:: Records supplied ::

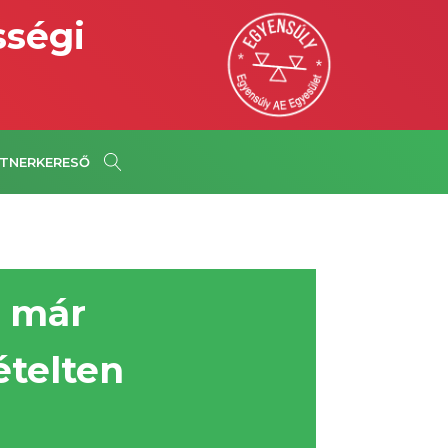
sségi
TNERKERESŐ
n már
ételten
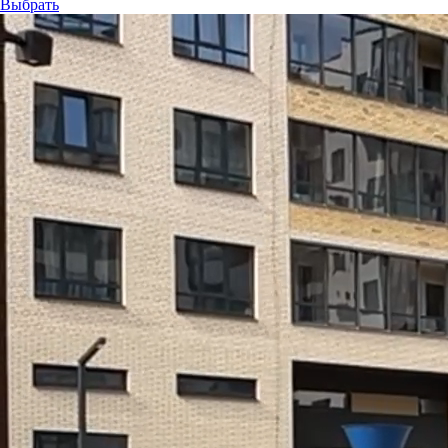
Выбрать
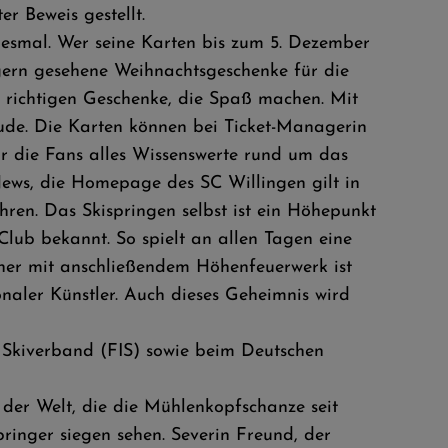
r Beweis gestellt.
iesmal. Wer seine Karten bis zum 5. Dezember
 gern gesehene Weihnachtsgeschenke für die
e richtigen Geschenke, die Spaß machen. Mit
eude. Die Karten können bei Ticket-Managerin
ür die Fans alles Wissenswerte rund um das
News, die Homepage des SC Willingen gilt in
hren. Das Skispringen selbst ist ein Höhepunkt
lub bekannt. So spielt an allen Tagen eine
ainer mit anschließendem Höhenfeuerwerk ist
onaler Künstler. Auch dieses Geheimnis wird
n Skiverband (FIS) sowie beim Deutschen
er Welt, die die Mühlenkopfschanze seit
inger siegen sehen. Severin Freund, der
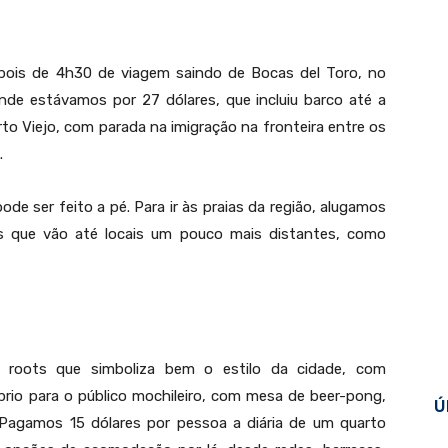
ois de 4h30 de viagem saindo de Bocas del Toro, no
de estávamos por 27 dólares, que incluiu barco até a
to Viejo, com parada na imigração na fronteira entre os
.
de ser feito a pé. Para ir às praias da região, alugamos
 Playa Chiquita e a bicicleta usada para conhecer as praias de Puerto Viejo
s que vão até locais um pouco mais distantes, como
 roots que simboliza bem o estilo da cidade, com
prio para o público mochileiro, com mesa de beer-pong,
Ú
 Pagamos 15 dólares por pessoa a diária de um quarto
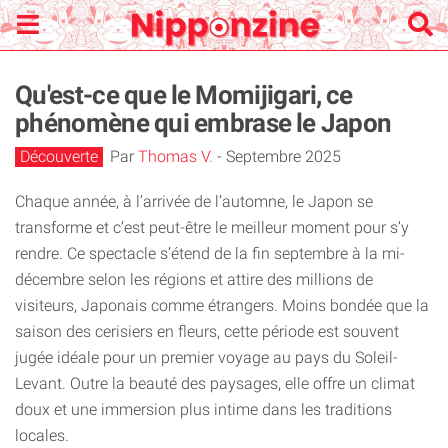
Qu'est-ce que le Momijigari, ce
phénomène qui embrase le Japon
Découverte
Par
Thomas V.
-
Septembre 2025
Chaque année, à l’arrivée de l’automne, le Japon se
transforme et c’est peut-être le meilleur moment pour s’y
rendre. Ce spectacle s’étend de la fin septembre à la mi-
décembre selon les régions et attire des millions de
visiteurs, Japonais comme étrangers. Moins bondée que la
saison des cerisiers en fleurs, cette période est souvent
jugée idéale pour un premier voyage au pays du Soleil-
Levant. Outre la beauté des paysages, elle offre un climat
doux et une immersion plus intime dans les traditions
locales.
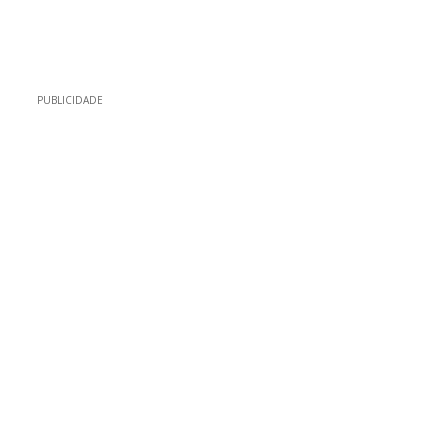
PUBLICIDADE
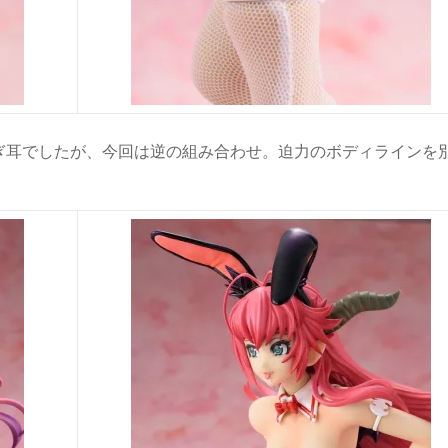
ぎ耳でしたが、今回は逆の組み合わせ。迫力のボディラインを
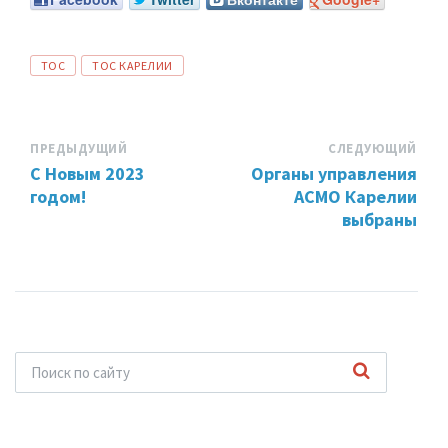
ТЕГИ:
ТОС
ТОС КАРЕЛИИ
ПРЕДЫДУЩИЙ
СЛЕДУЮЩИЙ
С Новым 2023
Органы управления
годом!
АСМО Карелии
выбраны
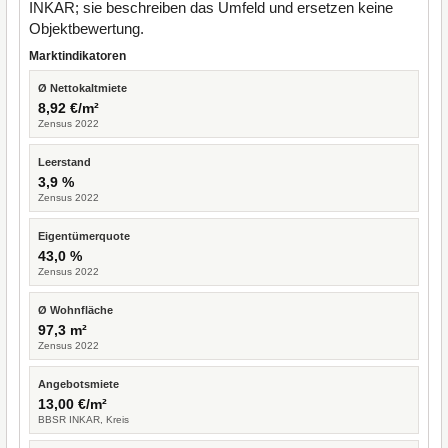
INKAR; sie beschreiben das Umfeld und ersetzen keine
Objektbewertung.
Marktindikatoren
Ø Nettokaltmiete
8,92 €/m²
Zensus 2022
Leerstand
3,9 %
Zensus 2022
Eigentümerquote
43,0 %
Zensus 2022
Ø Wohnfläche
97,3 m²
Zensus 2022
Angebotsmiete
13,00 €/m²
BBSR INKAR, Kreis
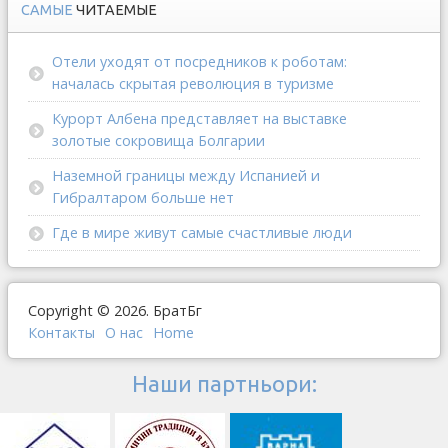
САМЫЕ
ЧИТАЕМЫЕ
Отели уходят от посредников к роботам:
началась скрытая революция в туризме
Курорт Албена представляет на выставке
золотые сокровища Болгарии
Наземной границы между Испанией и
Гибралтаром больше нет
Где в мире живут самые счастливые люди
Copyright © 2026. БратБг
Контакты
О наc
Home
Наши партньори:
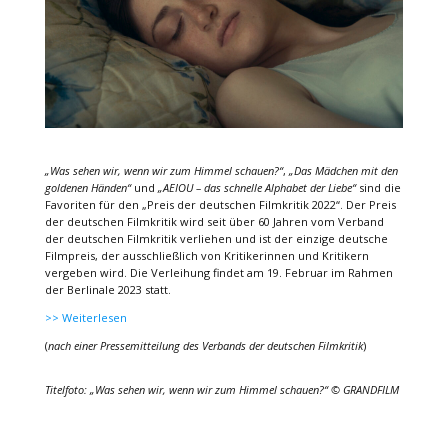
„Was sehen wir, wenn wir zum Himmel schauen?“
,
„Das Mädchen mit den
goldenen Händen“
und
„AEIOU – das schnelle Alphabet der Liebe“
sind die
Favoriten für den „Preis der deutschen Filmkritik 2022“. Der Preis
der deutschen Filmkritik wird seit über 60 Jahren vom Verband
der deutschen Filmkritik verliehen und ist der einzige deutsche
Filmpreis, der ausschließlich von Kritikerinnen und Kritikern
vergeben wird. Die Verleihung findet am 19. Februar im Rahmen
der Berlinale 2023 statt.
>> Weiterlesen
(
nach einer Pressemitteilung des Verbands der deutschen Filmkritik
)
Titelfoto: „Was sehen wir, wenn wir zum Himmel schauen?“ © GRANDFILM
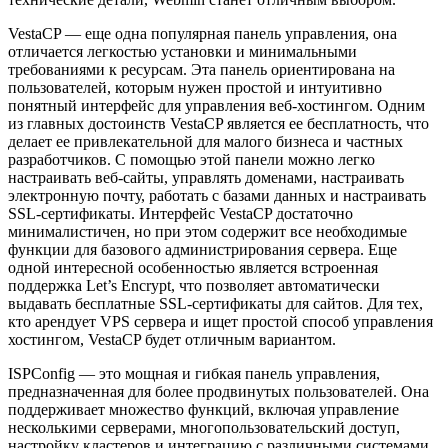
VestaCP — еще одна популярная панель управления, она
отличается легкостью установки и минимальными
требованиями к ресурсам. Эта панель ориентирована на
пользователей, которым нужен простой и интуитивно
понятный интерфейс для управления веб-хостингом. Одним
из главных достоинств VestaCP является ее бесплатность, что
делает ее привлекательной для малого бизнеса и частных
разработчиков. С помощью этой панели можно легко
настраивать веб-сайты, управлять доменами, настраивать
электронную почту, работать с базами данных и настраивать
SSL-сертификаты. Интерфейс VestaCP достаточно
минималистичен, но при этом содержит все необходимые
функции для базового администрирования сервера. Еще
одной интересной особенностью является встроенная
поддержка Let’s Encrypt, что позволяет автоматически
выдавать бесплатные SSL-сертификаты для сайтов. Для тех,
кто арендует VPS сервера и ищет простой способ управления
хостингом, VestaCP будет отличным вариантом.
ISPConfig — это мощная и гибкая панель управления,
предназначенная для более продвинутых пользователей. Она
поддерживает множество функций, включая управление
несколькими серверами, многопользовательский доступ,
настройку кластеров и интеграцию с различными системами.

:::

# [Exercise directions]
Update the text of all the records so that "Mühlenkopfschanze" becomes "Mühlenkopf-Schanze" everywhere, with nothing else changed, and leave the pictures out.

# [Completed exercise]
sségi
TNERKERESŐ
n már
ételten
Выбрать
r Beweis gestellt.
iesmal. Wer seine Karten bis zum 5. Dezember
 gern gesehene Weihnachtsgeschenke für die
e richtigen Geschenke, die Spaß machen. Mit
eude. Die Karten können bei Ticket-Managerin
ür die Fans alles Wissenswerte rund um das
News, die Homepage des SC Willingen gilt in
hren. Das Skispringen selbst ist ein Höhepunkt
lub bekannt. So spielt an allen Tagen eine
ainer mit anschließendem Höhenfeuerwerk ist
onaler Künstler. Auch dieses Geheimnis wird
n Skiverband (FIS) sowie beim Deutschen
er Welt, die die Mühlenkopf-Schanze seit
inger siegen sehen. Severin Freund, der
ois de 4h30 de viagem saindo de Bocas del Toro, no
de estávamos por 27 dólares, que incluiu barco até a
to Viejo, com parada na imigração na fronteira entre os
.
de ser feito a pé. Para ir às praias da região, alugamos
 Playa Chiquita e a bicicleta usada para conhecer as praias de Puerto Viejo
s que vão até locais um pouco mais distantes, como
 roots que simboliza bem o estilo da cidade, com
prio para o público mochileiro, com mesa de beer-pong,
Ú
 Pagamos 15 dólares por pessoa a diária de um quarto
Qu'est-ce que le Momijigari, ce
phénomène qui embrase le Japon
Découverte
Par
Thomas V.
-
Septembre 2025
Chaque année, à l’arrivée de l’automne, le Japon se
transforme et c’est peut-être le meilleur moment pour s’y
rendre. Ce spectacle s’étend de la fin septembre à la mi-
décembre selon les régions et attire des millions de
visiteurs, Japonais comme étrangers. Moins bondée que la
saison des cerisiers en fleurs, cette période est souvent
jugée idéale pour un premier voyage au pays du Soleil-
Levant. Outre la beauté des paysages, elle offre un climat
doux et une immersion plus intime dans les traditions
locales.
PUBLICIDADE
ぎ耳でしたが、今回は逆の組み合わせ。迫力のボディラインを
ТЕГИ:
ТОС
ТОС КАРЕЛИИ
ПРЕДЫДУЩИЙ
СЛЕДУЮЩИЙ
С Новым 2023
Органы управления
годом!
АСМО Карелии
выбраны
INKAR; sie beschreiben das Umfeld und ersetzen keine
Objektbewertung.
Marktindikatoren
Ø Nettokaltmiete
8,92 €/m²
Zensus 2022
Leerstand
3,9 %
Zensus 2022
Eigentümerquote
43,0 %
Zensus 2022
Ø Wohnfläche
97,3 m²
Zensus 2022
Angebotsmiete
13,00 €/m²
BBSR INKAR, Kreis
САМЫЕ
ЧИТАЕМЫЕ
Отели уходят от посредников к роботам:
началась скрытая революция в туризме
Курорт Албена представляет на выставке
золотые сокровища Болгарии
Наземной границы между Испанией и
Гибралтаром больше нет
Где в мире живут самые счастливые люди
Copyright © 2026. БратБг
Контакты
О наc
Home
Наши партньори:
„Was sehen wir, wenn wir zum Himmel schauen?“
,
„Das Mädchen mit den
goldenen Händen“
und
„AEIOU – das schnelle Alphabet der Liebe“
sind die
Favoriten für den „Preis der deutschen Filmkritik 2022“. Der Preis
der deutschen Filmkritik wird seit über 60 Jahren vom Verband
der deutschen Filmkritik verliehen und ist der einzige deutsche
Filmpreis, der ausschließlich von Kritikerinnen und Kritikern
vergeben wird. Die Verleihung findet am 19. Februar im Rahmen
der Berlinale 2023 statt.
>> Weiterlesen
(
nach einer Pressemitteilung des Verbands der deutschen Filmkritik
)
Titelfoto: „Was sehen wir, wenn wir zum Himmel schauen?“ © GRANDFILM
VestaCP — еще одна популярная панель управления, она
отличается легкостью установки и минимальными
требованиями к ресурсам. Эта панель ориентирована на
пользователей, которым нужен простой и интуитивно
понятный интерфейс для управления веб-хостингом. Одним
из главных достоинств VestaCP является ее бесплатность, что
делает ее привлекательной для малого бизнеса и частных
разработчиков. С помощью этой панели можно легко
настраивать веб-сайты, управлять доменами, настраивать
электронную почту, работать с базами данных и настраивать
SSL-сертификаты. Интерфейс VestaCP достаточно
минималистичен, но при этом содержит все необходимые
функции для базового администрирования сервера. Еще
одной интересной особенностью является встроенная
поддержка Let’s Encrypt, что позволяет автоматически
выдавать бесплатные SSL-сертификаты для сайтов. Для тех,
кто арендует VPS сервера и ищет простой способ управления
хостингом, VestaCP будет отличным вариантом.
ISPConfig — это мощная и гибкая панель управления,
предназначенная для более продвинутых пользователей. Она
поддерживает множество функций, включая управление
несколькими серверами, многопользовательский доступ,
настройку кластеров и интеграцию с различными системами.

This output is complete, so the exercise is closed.